Background: Phospholipases A2 (PLA2) from snake venoms have a broad potential as
pharmacological tools on medicine. In this context, strongyloidiasis is a neglected parasitic disease
caused by helminths of the genus Strongyloides. Currently, ivermectin is the drug of choice for treatment,
however, besides its notable toxicity, therapeutic failures and cases of drug resistance have been
reported. BnSP-6, from Bothorps pauloensis snake venom, is a PLA2 with depth biochemical characterization,
reporting effects against tumor cells and bacteria.

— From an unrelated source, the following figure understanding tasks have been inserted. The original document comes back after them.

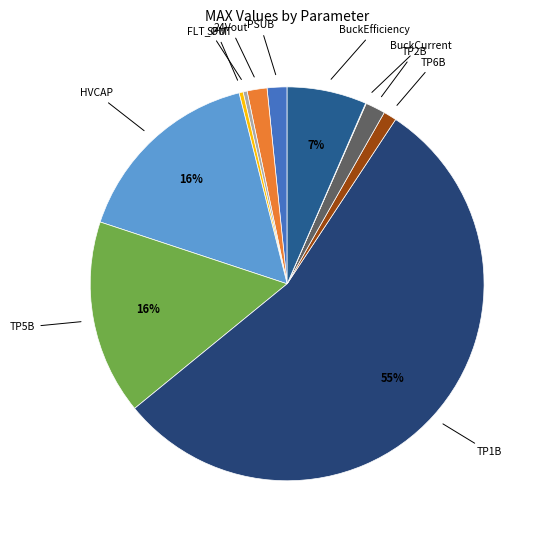

Count the number of slices in the pie.

11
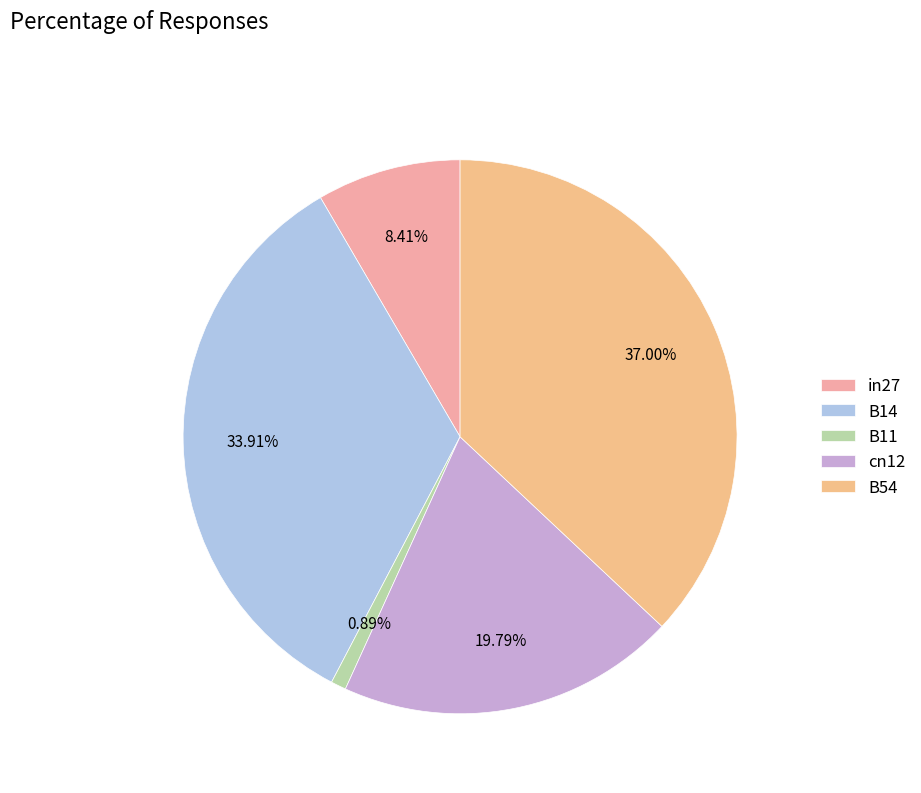

To the nearest percent, what is the difference between the B14 and B54 slice percentages?

3%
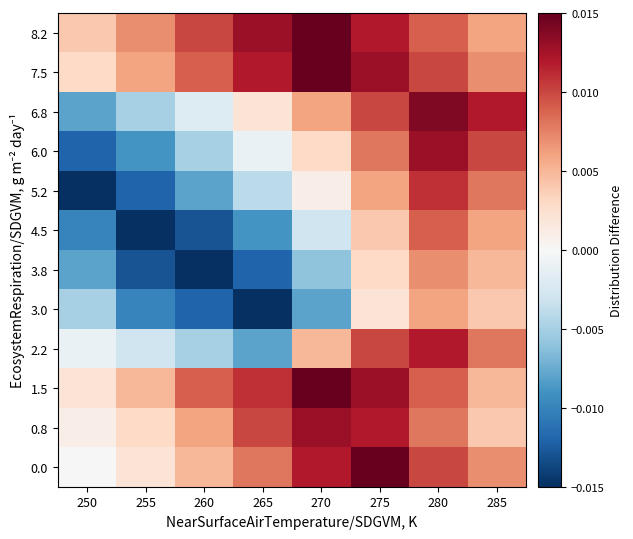

Rank the series at 270 from lowest to highest value.

3.0, 3.8, 4.5, 5.2, 6.0, 2.2, 6.8, 0.0, 0.8, 1.5, 7.5, 8.2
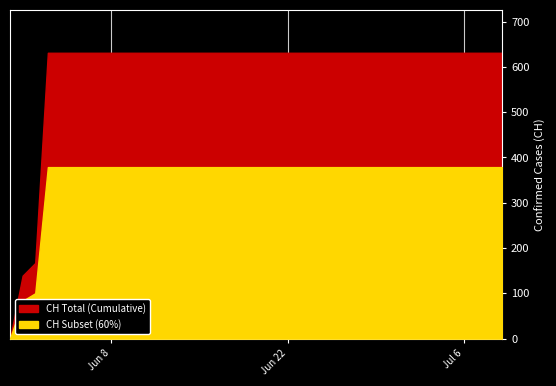

What is the sum of the values at 2020-06-09 and 2020-07-09?

1262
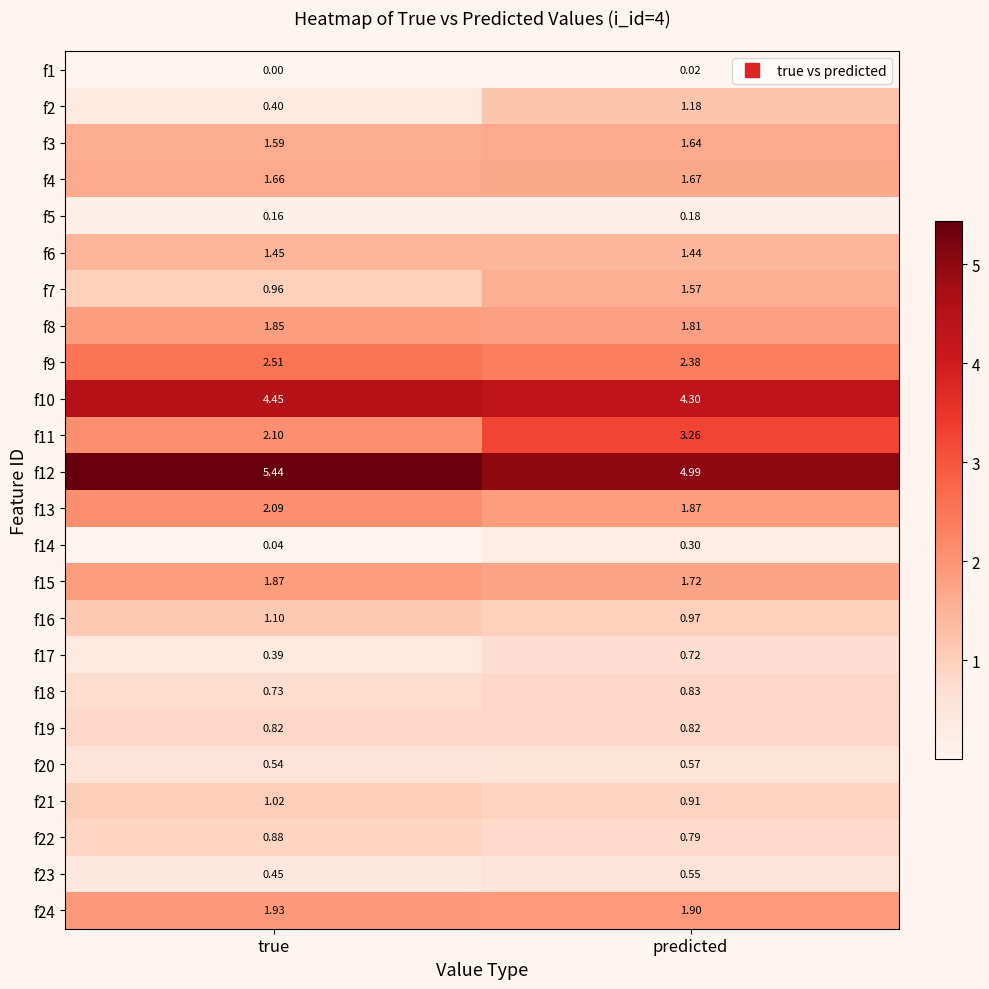

Is the value of f4 at true greater than the value of f13 at predicted?

No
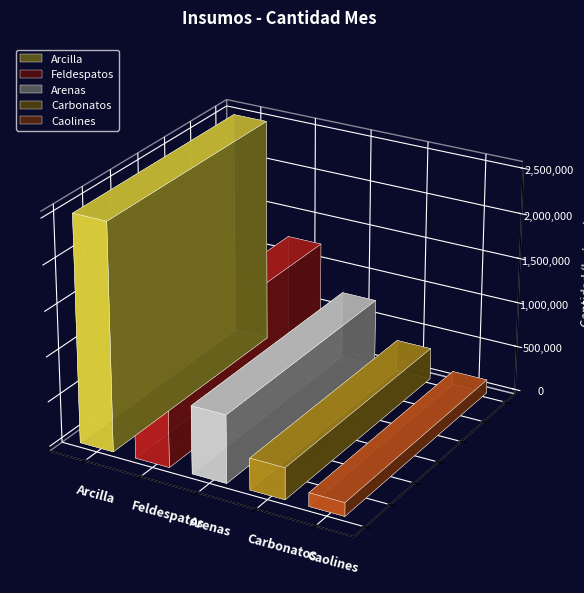

What position from the left is Caolines?

5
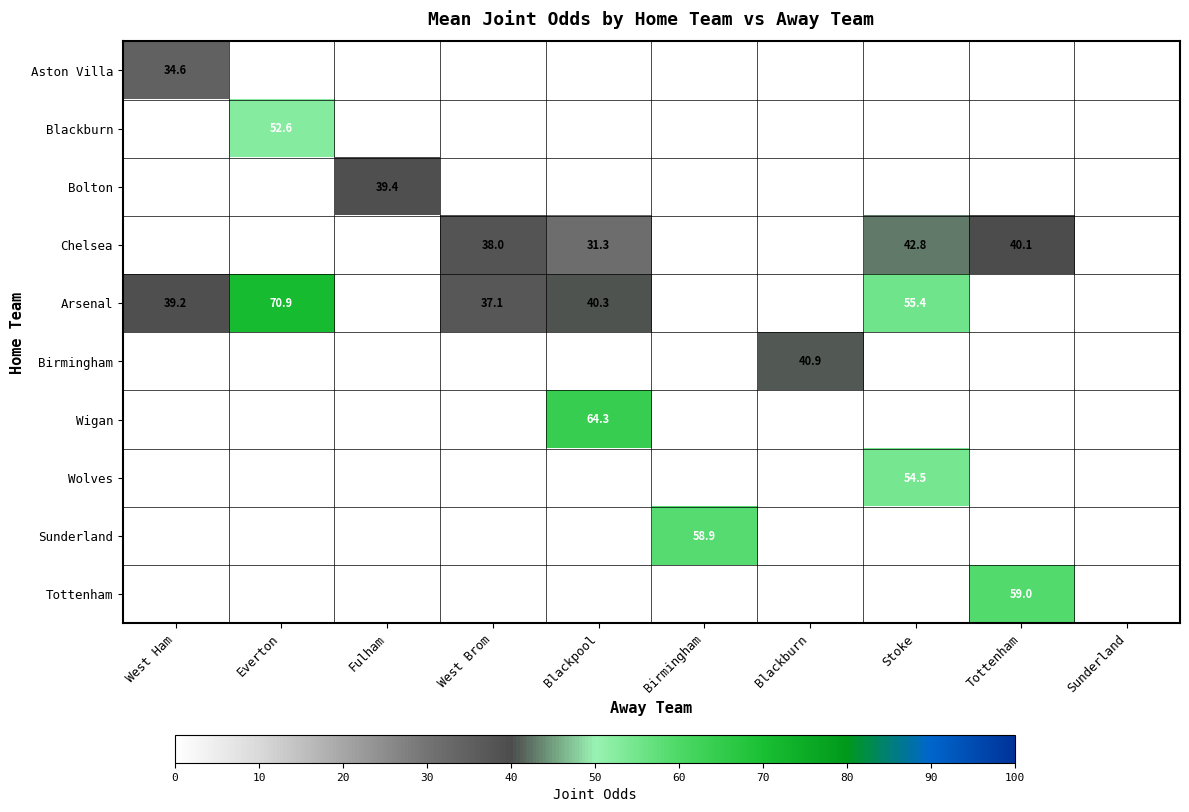

The Aston Villa series shows 60.2 at West Ham. True or false?

False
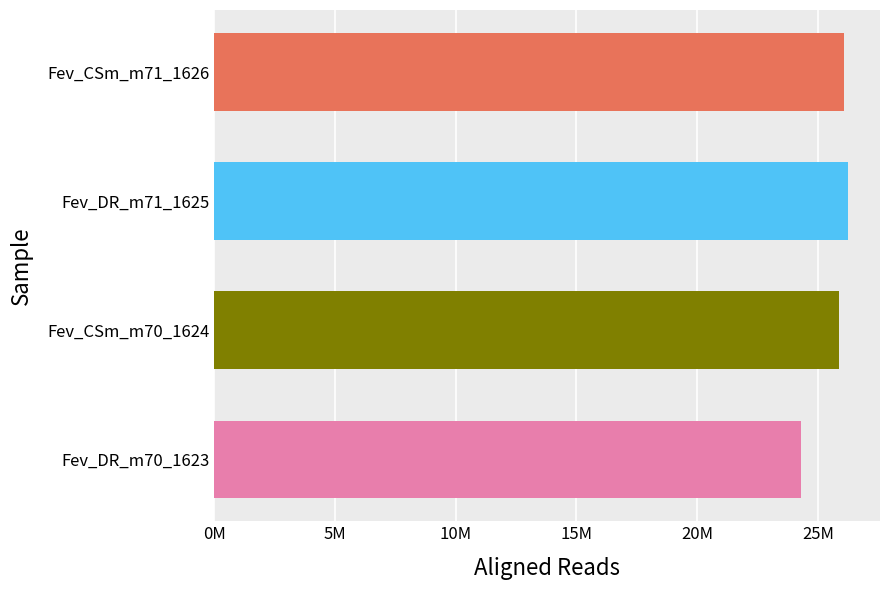

Does the chart contain any negative values?

No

Objective: The aim of this study is to demonstrate for the first time the action of the PLA2 on Strongyloides
Methods: After 72 hours of treatment with BnSP-6 mortality of the infective larvae was assessed by motility
assay. Cell and parasite viability was evaluated by the 3-(4,5-dimethylthiazol-2-yl)-2,5-diphenyl
tetrazolium bromide (MTT) assay. Furthermore, autophagic vacuoles were labeled with Monodansylcadaverine
(MDC) and nuclei of apoptotic cells were labeled with Propidium Iodide (PI). Tissue degeneration
of the parasite was highlighted by Transmission Electron Microscopy (TEM).
Results: The mortality index demonstrated that BnSP-6 abolishes the motility of the parasite. In addition,
the MTT assay attested the cytotoxicity of BnSP-6 at lower concentrations when compared with
ivermectin, while autophagic and apoptosis processes were confirmed. Moreover, the anthelmintic effect
was demonstrated by tissue degeneration observed by TEM. Furthermore, we report that BnSP-6
showed low cytotoxicity on human intestinal cells (Caco-2).
Conclusion: Altogether, our results shed light on the potential of BNSP-6 as an anthelmintic agent,
which can lead to further investigations as a tool for pharmaceutical discoveries.